Problem statement ▸
Set down the entries exactly. No line may differ from its source.

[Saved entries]
►
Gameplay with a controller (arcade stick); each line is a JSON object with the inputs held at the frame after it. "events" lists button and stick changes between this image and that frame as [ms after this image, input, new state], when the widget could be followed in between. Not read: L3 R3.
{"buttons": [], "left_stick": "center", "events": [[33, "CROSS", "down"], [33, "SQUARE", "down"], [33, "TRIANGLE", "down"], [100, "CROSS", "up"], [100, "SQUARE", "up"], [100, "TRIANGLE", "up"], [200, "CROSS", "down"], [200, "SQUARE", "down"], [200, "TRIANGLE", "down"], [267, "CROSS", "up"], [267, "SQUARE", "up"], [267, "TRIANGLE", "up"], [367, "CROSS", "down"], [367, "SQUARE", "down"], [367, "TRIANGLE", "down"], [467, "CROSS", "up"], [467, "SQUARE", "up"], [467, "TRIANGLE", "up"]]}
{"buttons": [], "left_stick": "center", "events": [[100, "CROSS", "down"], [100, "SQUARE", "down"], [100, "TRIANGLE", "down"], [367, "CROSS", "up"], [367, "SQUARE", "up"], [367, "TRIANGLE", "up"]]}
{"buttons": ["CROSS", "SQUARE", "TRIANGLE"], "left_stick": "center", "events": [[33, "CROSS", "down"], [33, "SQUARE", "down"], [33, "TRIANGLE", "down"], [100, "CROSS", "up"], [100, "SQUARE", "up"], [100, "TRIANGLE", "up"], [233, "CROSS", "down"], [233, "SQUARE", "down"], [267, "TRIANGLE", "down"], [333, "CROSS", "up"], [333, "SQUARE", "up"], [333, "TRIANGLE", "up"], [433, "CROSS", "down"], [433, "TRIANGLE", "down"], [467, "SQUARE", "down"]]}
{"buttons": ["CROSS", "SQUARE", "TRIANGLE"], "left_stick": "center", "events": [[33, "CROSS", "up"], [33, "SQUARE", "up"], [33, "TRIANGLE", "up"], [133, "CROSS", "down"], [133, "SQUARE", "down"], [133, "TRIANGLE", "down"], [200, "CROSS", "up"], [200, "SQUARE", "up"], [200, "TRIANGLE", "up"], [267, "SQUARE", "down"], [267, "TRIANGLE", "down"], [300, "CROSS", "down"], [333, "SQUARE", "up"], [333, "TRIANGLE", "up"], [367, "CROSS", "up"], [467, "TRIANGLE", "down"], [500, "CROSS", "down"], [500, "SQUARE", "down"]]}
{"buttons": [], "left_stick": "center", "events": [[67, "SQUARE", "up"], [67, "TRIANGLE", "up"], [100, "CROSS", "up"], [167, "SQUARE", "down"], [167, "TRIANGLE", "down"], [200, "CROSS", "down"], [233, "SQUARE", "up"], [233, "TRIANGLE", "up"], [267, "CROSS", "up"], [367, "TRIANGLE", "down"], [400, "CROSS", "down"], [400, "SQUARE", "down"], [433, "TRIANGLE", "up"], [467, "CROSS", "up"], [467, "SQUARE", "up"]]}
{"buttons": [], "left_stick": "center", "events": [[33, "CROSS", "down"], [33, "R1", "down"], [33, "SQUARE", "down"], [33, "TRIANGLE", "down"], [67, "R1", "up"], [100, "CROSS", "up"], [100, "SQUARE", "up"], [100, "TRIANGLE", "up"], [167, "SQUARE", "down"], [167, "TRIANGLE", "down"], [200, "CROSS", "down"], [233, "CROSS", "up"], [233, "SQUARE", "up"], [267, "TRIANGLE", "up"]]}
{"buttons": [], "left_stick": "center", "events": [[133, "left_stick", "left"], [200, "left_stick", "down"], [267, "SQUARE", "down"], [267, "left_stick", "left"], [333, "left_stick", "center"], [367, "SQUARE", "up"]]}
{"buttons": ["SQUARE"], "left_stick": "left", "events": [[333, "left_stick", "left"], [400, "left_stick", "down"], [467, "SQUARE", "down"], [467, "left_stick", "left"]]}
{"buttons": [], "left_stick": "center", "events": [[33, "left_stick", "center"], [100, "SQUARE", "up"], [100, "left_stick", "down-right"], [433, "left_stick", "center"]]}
◄
Task solution ▸
Gameplay with a controller (arcade stick); each line is a JSON object with the inputs held at the frame after it. "events" lists button and stick changes between this image and that frame as [ms after this image, input, new state], when the widget could be followed in between. Not read: L3 R3.
{"buttons": [], "left_stick": "center", "events": [[33, "CROSS", "down"], [33, "SQUARE", "down"], [33, "TRIANGLE", "down"], [100, "CROSS", "up"], [100, "SQUARE", "up"], [100, "TRIANGLE", "up"], [200, "CROSS", "down"], [200, "SQUARE", "down"], [200, "TRIANGLE", "down"], [267, "CROSS", "up"], [267, "SQUARE", "up"], [267, "TRIANGLE", "up"], [367, "CROSS", "down"], [367, "SQUARE", "down"], [367, "TRIANGLE", "down"], [467, "CROSS", "up"], [467, "SQUARE", "up"], [467, "TRIANGLE", "up"]]}
{"buttons": [], "left_stick": "center", "events": [[100, "CROSS", "down"], [100, "SQUARE", "down"], [100, "TRIANGLE", "down"], [367, "CROSS", "up"], [367, "SQUARE", "up"], [367, "TRIANGLE", "up"]]}
{"buttons": ["CROSS", "SQUARE", "TRIANGLE"], "left_stick": "center", "events": [[33, "CROSS", "down"], [33, "SQUARE", "down"], [33, "TRIANGLE", "down"], [100, "CROSS", "up"], [100, "SQUARE", "up"], [100, "TRIANGLE", "up"], [233, "CROSS", "down"], [233, "SQUARE", "down"], [267, "TRIANGLE", "down"], [333, "CROSS", "up"], [333, "SQUARE", "up"], [333, "TRIANGLE", "up"], [433, "CROSS", "down"], [433, "TRIANGLE", "down"], [467, "SQUARE", "down"]]}
{"buttons": ["CROSS", "SQUARE", "TRIANGLE"], "left_stick": "center", "events": [[33, "CROSS", "up"], [33, "SQUARE", "up"], [33, "TRIANGLE", "up"], [133, "CROSS", "down"], [133, "SQUARE", "down"], [133, "TRIANGLE", "down"], [200, "CROSS", "up"], [200, "SQUARE", "up"], [200, "TRIANGLE", "up"], [267, "SQUARE", "down"], [267, "TRIANGLE", "down"], [300, "CROSS", "down"], [333, "SQUARE", "up"], [333, "TRIANGLE", "up"], [367, "CROSS", "up"], [467, "TRIANGLE", "down"], [500, "CROSS", "down"], [500, "SQUARE", "down"]]}
{"buttons": [], "left_stick": "center", "events": [[67, "SQUARE", "up"], [67, "TRIANGLE", "up"], [100, "CROSS", "up"], [167, "SQUARE", "down"], [167, "TRIANGLE", "down"], [200, "CROSS", "down"], [233, "SQUARE", "up"], [233, "TRIANGLE", "up"], [267, "CROSS", "up"], [367, "TRIANGLE", "down"], [400, "CROSS", "down"], [400, "SQUARE", "down"], [433, "TRIANGLE", "up"], [467, "CROSS", "up"], [467, "SQUARE", "up"]]}
{"buttons": [], "left_stick": "center", "events": [[33, "CROSS", "down"], [33, "R1", "down"], [33, "SQUARE", "down"], [33, "TRIANGLE", "down"], [67, "R1", "up"], [100, "CROSS", "up"], [100, "SQUARE", "up"], [100, "TRIANGLE", "up"], [167, "SQUARE", "down"], [167, "TRIANGLE", "down"], [200, "CROSS", "down"], [233, "CROSS", "up"], [233, "SQUARE", "up"], [267, "TRIANGLE", "up"]]}
{"buttons": [], "left_stick": "center", "events": [[133, "left_stick", "left"], [200, "left_stick", "down"], [267, "SQUARE", "down"], [267, "left_stick", "left"], [333, "left_stick", "center"], [367, "SQUARE", "up"]]}
{"buttons": ["SQUARE"], "left_stick": "left", "events": [[333, "left_stick", "left"], [400, "left_stick", "down"], [467, "SQUARE", "down"], [467, "left_stick", "left"]]}
{"buttons": [], "left_stick": "center", "events": [[33, "left_stick", "center"], [100, "SQUARE", "up"], [100, "left_stick", "down-right"], [433, "left_stick", "center"]]}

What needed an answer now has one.